4. Naar aanleiding van dit verzoek komt de voorzieningenrechter tot de volgende beoordeling.
4.1.
Op grond van de artikelen 8:104, eerste lid, en 8:108, eerste lid, in verbinding met
artikel 8:81 van de Algemene wet bestuursrecht (Awb) kan, indien tegen een uitspraak van de rechtbank of de voorzieningenrechter van de rechtbank hoger beroep is ingesteld, de voorzieningenrechter van de Raad op verzoek een voorlopige voorziening treffen indien onverwijlde spoed, gelet op de betrokken belangen, dat vereist.
4.2.
Vooropgesteld wordt dat de omstandigheid dat de aangevallen uitspraak naar de mening van verzoekster niet in stand zal kunnen blijven en zij een uitspraak wenst over een hogere schadevergoeding - wat daar verder ook van zij - op zichzelf niet een voldoende grondslag vormt voor het oordeel dat sprake is van onverwijlde spoed die het treffen van een voorlopige voorziening vordert.
4.3.
Hetgeen verzoekster heeft aangevoerd levert geen grond op om te oordelen dat sprake is van een (financieel) spoedeisend belang bij het treffen van de gevraagde voorziening. In dit verband laat de voorzieningenrechter in het bijzonder wegen dat verzoekster bijstand ontvangt naar de norm voor een alleenstaande ouder. De omstandigheid dat verzoekster meent recht te hebben op een hogere schadevergoeding dan het door de rechtbank toegekende bedrag van
€ 300,-, levert op zichzelf geen spoedeisend belang op voor het treffen van een voorlopige voorziening.
4.4.
Ook anderszins is de voorzieningenrechter niet gebleken van een voor verzoekster zo zwaarwegend belang dat behandeling van de bodemprocedure niet door haar zou kunnen worden afgewacht. Dat blijkt in ieder geval niet uit de brief van verzoekster van 3 januari 2016.
4.5.
Het verzoek is gelet op het hiervoor overwogene kennelijk ongegrond, zodat de voorzieningenrechter met toepassing van artikel 8:83, derde lid, van de Awb, buiten zitting uitspraak zal doen.

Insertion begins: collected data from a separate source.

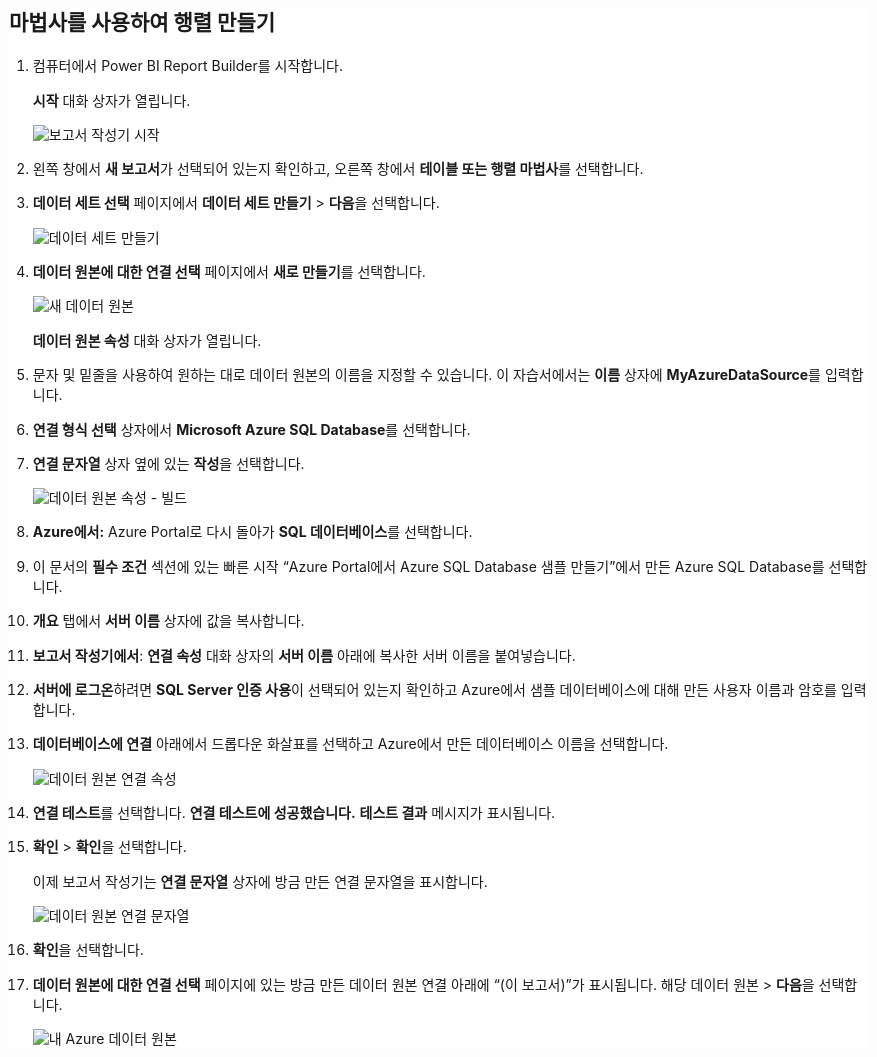 ## <a name="create-the-matrix-with-a-wizard"></a>마법사를 사용하여 행렬 만들기
  
1.  컴퓨터에서 Power BI Report Builder를 시작합니다.  
  
     **시작** 대화 상자가 열립니다.  
  
     ![보고서 작성기 시작](media/paginated-reports-create-embedded-dataset/power-bi-paginated-get-started.png)
  
1.  왼쪽 창에서 **새 보고서**가 선택되어 있는지 확인하고, 오른쪽 창에서 **테이블 또는 행렬 마법사**를 선택합니다.  
  
4.  **데이터 세트 선택** 페이지에서 **데이터 세트 만들기** > **다음**을 선택합니다.  

    ![데이터 세트 만들기](media/paginated-reports-quickstart-aw/power-bi-paginated-create-dataset.png)
  
5.  **데이터 원본에 대한 연결 선택** 페이지에서 **새로 만들기**를 선택합니다. 

    ![새 데이터 원본](media/paginated-reports-quickstart-aw/power-bi-paginated-new-data-source-connection.png)
  
     **데이터 원본 속성** 대화 상자가 열립니다.  
  
6.  문자 및 밑줄을 사용하여 원하는 대로 데이터 원본의 이름을 지정할 수 있습니다. 이 자습서에서는 **이름** 상자에 **MyAzureDataSource**를 입력합니다.  
  
7.  **연결 형식 선택** 상자에서 **Microsoft Azure SQL Database**를 선택합니다.  
  
8.  **연결 문자열** 상자 옆에 있는 **작성**을 선택합니다. 

    ![데이터 원본 속성 - 빌드](media/paginated-reports-quickstart-aw/power-bi-paginated-data-source-properties-build.png)

9. **Azure에서:** Azure Portal로 다시 돌아가 **SQL 데이터베이스**를 선택합니다.

1. 이 문서의 **필수 조건** 섹션에 있는 빠른 시작 “Azure Portal에서 Azure SQL Database 샘플 만들기”에서 만든 Azure SQL Database를 선택합니다.

1. **개요** 탭에서 **서버 이름** 상자에 값을 복사합니다.

2. **보고서 작성기에서**: **연결 속성** 대화 상자의 **서버 이름** 아래에 복사한 서버 이름을 붙여넣습니다. 

1. **서버에 로그온**하려면 **SQL Server 인증 사용**이 선택되어 있는지 확인하고 Azure에서 샘플 데이터베이스에 대해 만든 사용자 이름과 암호를 입력합니다.

1. **데이터베이스에 연결** 아래에서 드롭다운 화살표를 선택하고 Azure에서 만든 데이터베이스 이름을 선택합니다.
 
    ![데이터 원본 연결 속성](media/paginated-reports-quickstart-aw/power-bi-paginated-connection-properties.png)

1. **연결 테스트**를 선택합니다. **연결 테스트에 성공했습니다.** **테스트 결과** 메시지가 표시됩니다.

1. **확인** > **확인**을 선택합니다. 

   이제 보고서 작성기는 **연결 문자열** 상자에 방금 만든 연결 문자열을 표시합니다. 

    ![데이터 원본 연결 문자열](media/paginated-reports-quickstart-aw/power-bi-paginated-data-source-properties-connection-string.png)

1. **확인**을 선택합니다.
  
9. **데이터 원본에 대한 연결 선택** 페이지에 있는 방금 만든 데이터 원본 연결 아래에 “(이 보고서)”가 표시됩니다. 해당 데이터 원본 > **다음**을 선택합니다.  

    ![내 Azure 데이터 원본](media/paginated-reports-quickstart-aw/power-bi-paginated-my-azure-data-source.png)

5. Voor bepalingen omtrent proceskosten en griffierecht is geen aanleiding.

BESLISSING

De voorzieningenrechter van de Centrale Raad van Beroep wijst het verzoek om een voorlopige voorziening af.
Deze uitspraak is gedaan door G.M.G. Hink, in tegenwoordigheid van C. Moustaïne als griffier. De beslissing is uitgesproken in het openbaar op 26 januari 2016.